The mutual cooperation agreement between Transnet and Richards Bay Coal Terminal (RBCT) seems to be an example of a functional relationship.
The recent delivery of seven full sets of batteries procured by RBCT is expected to improve the reliability of Transnet Freight Rail’s available locomotive fleet.
Procurement of locomotive spares – batteries and compressors – is one of the joint initiatives Transnet and RBCT embarked on following the conclusion of the agreement. In this regard, orders were placed for 50 compressors and 1,800 batteries (100 full sets of batteries).
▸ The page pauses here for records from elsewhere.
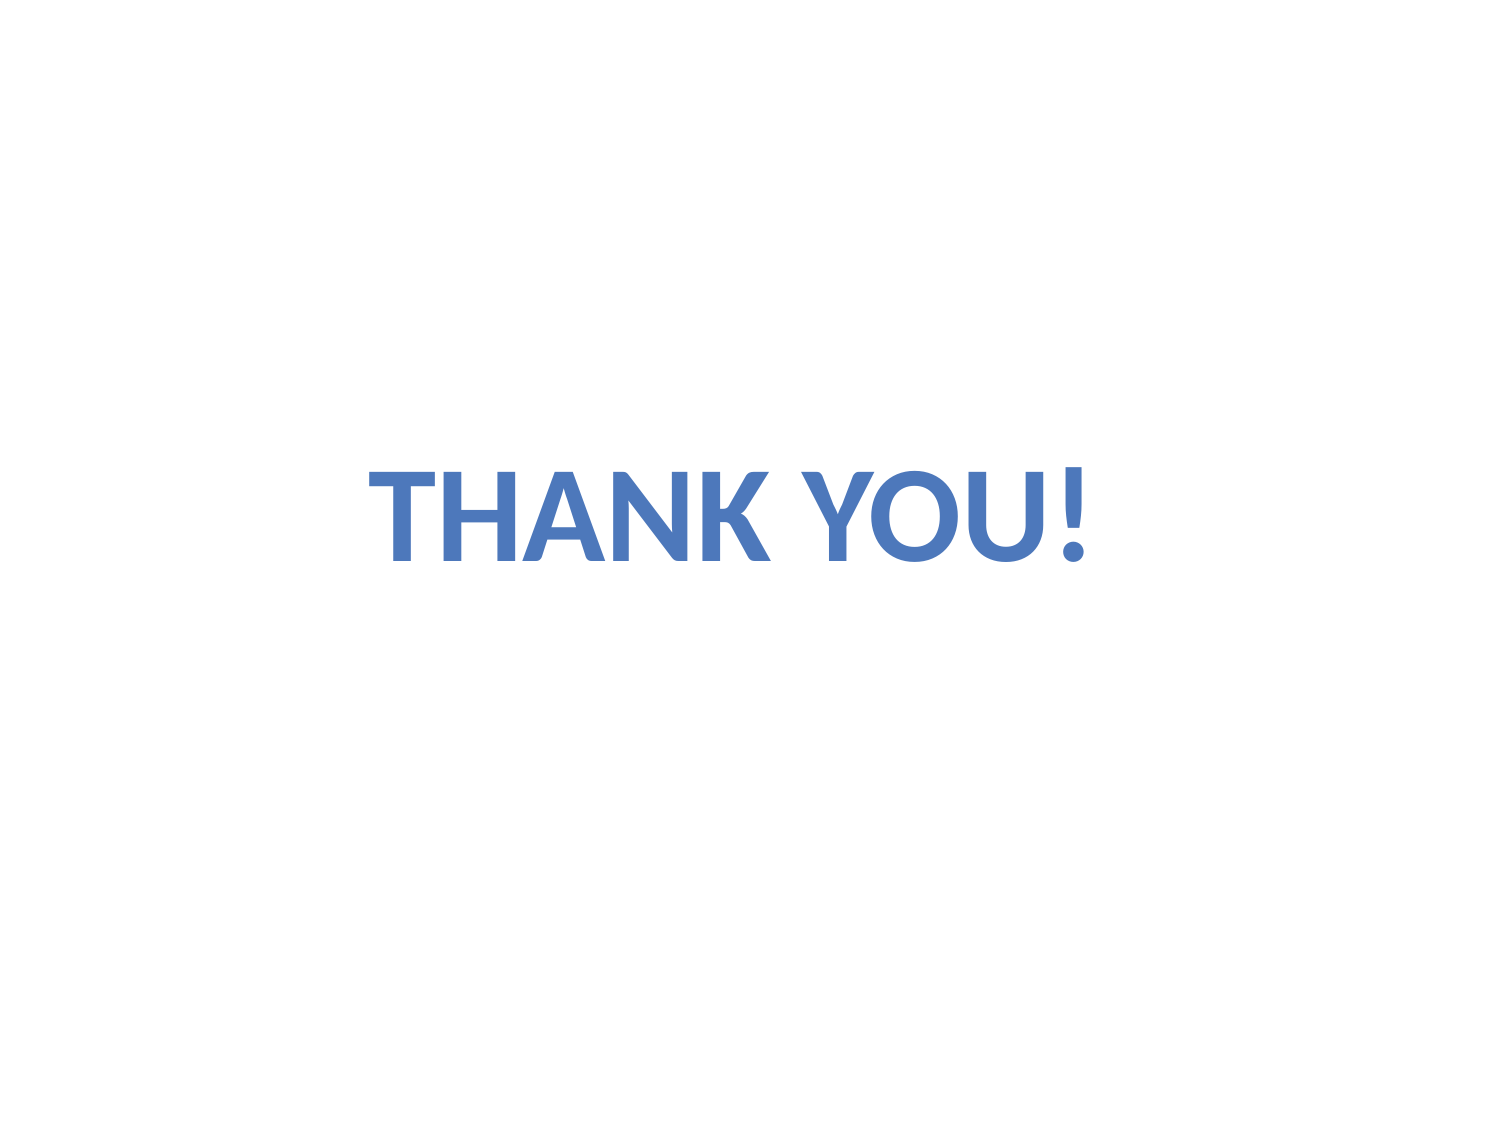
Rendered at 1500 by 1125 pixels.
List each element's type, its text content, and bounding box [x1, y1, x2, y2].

text_box Thank you! [336, 416, 1128, 597]
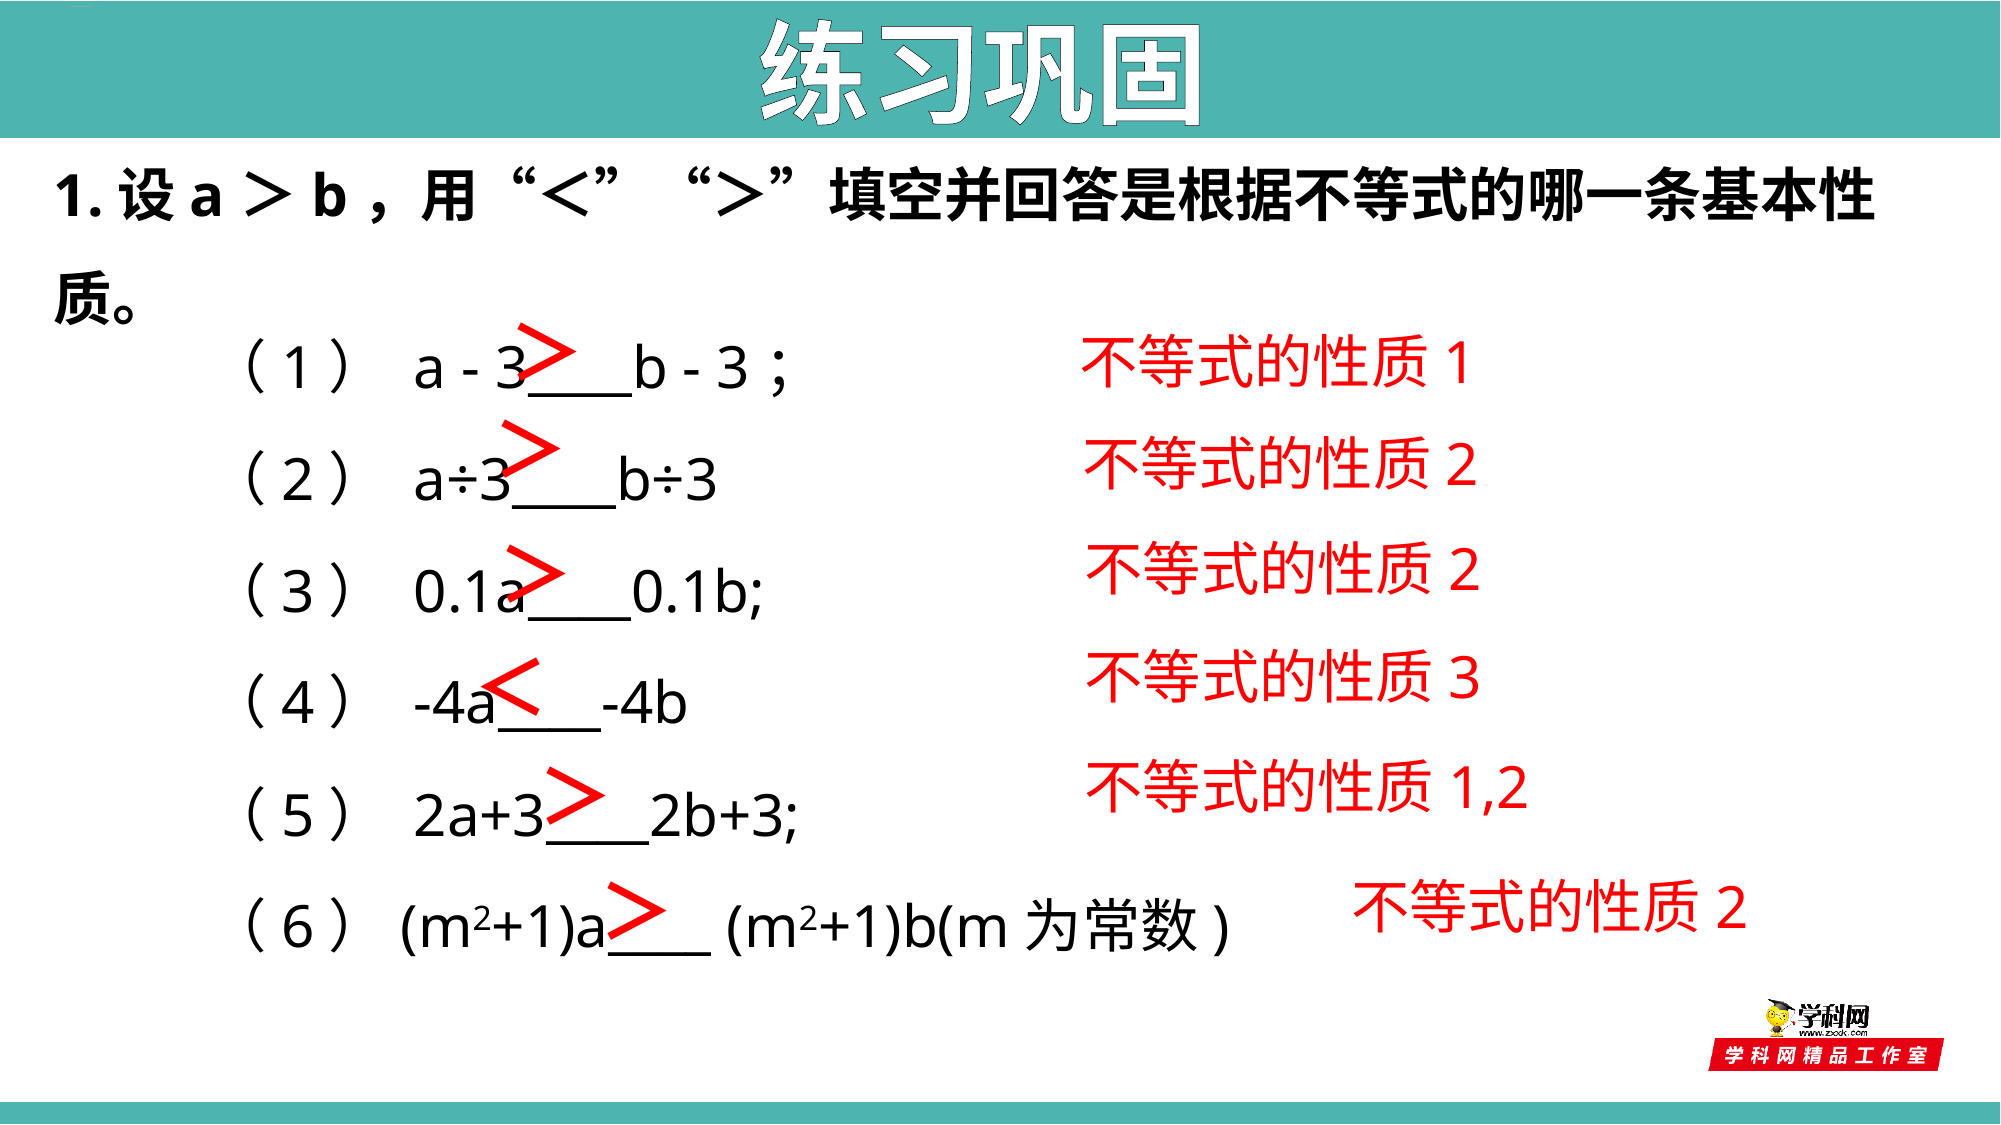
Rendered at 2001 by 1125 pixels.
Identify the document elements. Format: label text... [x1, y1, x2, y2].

text_box ＞ [584, 856, 699, 962]
text_box 练习巩固 [742, 0, 1223, 146]
text_box ＞ [494, 298, 600, 403]
text_box 不等式的性质2 [1336, 863, 2000, 948]
text_box ＞ [523, 742, 666, 847]
text_box 不等式的性质3 [1069, 632, 1763, 718]
text_box 不等式的性质2 [1069, 524, 1763, 610]
text_box ＞ [478, 395, 584, 500]
text_box ＞ [483, 519, 589, 625]
text_box 不等式的性质1,2 [1069, 743, 1763, 828]
text_box ＜ [458, 633, 564, 739]
text_box 1.设a＞b，用“＜”“＞”填空并回答是根据不等式的哪一条基本性质。 [39, 115, 1926, 340]
text_box （1） a - 3____b - 3； （2） a÷3____b÷3 （3） 0.1a____0.1b; （4） -4a____-4b （5） 2a+3____2b+3; （6）(m2+1)a____ (m2+1)b(m为常数) [167, 280, 1461, 967]
text_box 不等式的性质2 [1067, 419, 1760, 504]
picture [0, 1, 2001, 1124]
text_box 不等式的性质1 [1065, 318, 1758, 403]
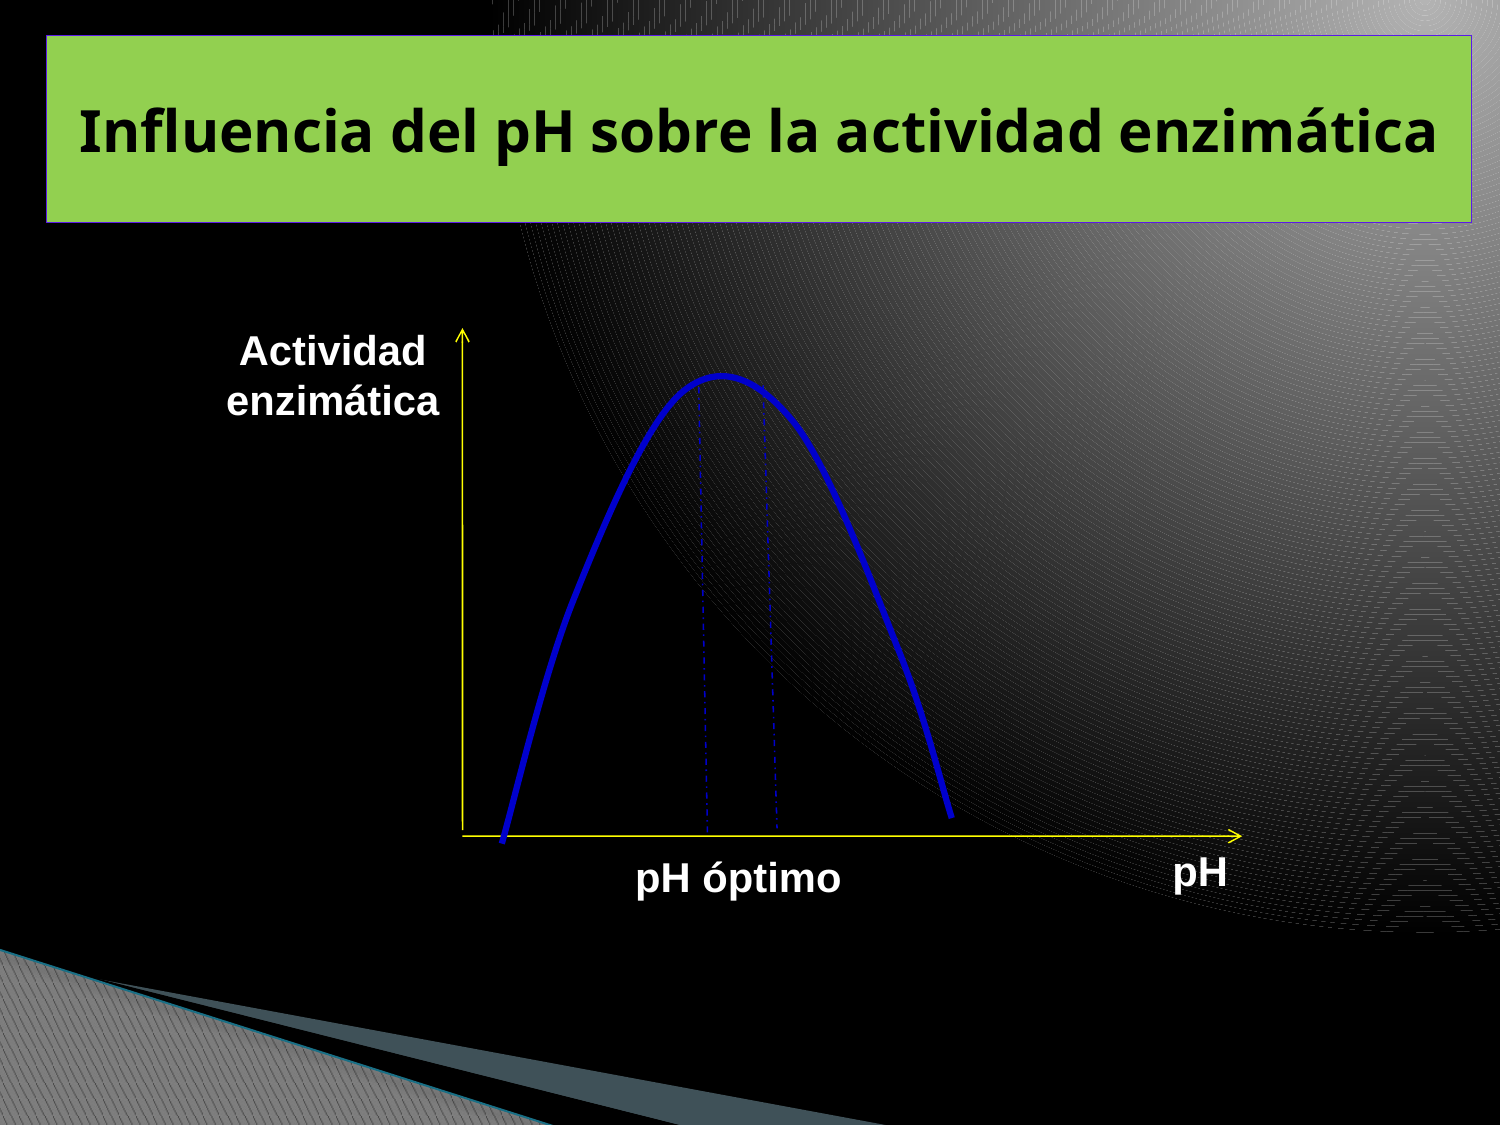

The 100 full sets of batteries are scheduled to be delivered by the end of April 2024. Transnet is forecasting to rail 49mt of export coal to RBCT against a declared capacity of 60mt for the financial year ending March 2024.
Freight Logistics Roadmap
The Freight Logistics Roadmap that the industry is pinning its hopes on proposes three areas of intervention:
- Operations and rolling stock improvements: This includes returning long-standing locomotives to service through agreements with original equipment manufacturers to ensure a supply of spares.
- Security and safety of the rail network: collaboration with law enforcement agencies to ensure the safety of the network.
- A capital investment programme for expansion plans and to sustain operations. DM
“…following public consultation.”
Ah, the familiar death-knell of many a good idea.
South Africa privatizes as ANC fails to cut the mustard.
South Africa, a stark portrait of useless bottoming out.
Alleluia!
About time to open up the network to private companies. At long last sound logistical engineering economics in our rail network might be a reality if Dr Andrew Shaw a very competent engineer is allowed to have his planning endeavours realized and not hamstrung by politics and incompetency by some in the Transnet stable. Imagine what he could do with a DA led Transnet!!
I suggest that DM have a discussion with Traxtion why the conditional contract was cancelled. They are an experienced rail operator in various African countries, but they pulled out of the arrangement with Transnet because the latter had no clue what privatisation actually meant. The cadres in Transnet still wanted to control everything and to extract their rent.
Spot on! We will never know the real reason they pulled out as there’s still a chance their offer will be
accepted if the deal is sweetened – everything depends on the next election!
Government’s idea of PPP’s is that still most decisions are taken by Government, Transnet, Eskom or whomever, and paid for by private initiatives.
Maybe better than nothing, just!
The big problem with decision maker ANC, is that it is headed by the world’s slowest and most useless decision maker ever, Cyril Ramaphosa. He and his ‘collective’ don’t have an iota of what it means to run big business, but they’ll continue holding the real decision makers back in the face of trying to control things from their own broken platform of socialism. Time for a new regime focussed on making money and creating jobs instead of running at a loss and retrenching.
The extent to which this government has destroyed our infrastructure, economy and SOE’s is mind-boggling. The thought of even tuning in to hear Ramaphosa lying his way through an hour and a half is ludicrous, and detrimental to our mental health. Opposition parties have a huge task and responsibility to get a clear, constructive message out – particularly in the rural areas.
I won’t hold my breath. Suspect this will run along the same lines as the IPP program which mantashe and his minions have been able to hobble. I can’t imagine anything less appealing to a legitimate player than investing in something that will depend on a parastatal.
At least the government is starting to accept its own failure by reaching out to the private sector. So much for a better life for all.
Anyone believing that things will improve if the ANC still has a finger in the works, is living in a realm where fairys, goblins and goons live happily ever after.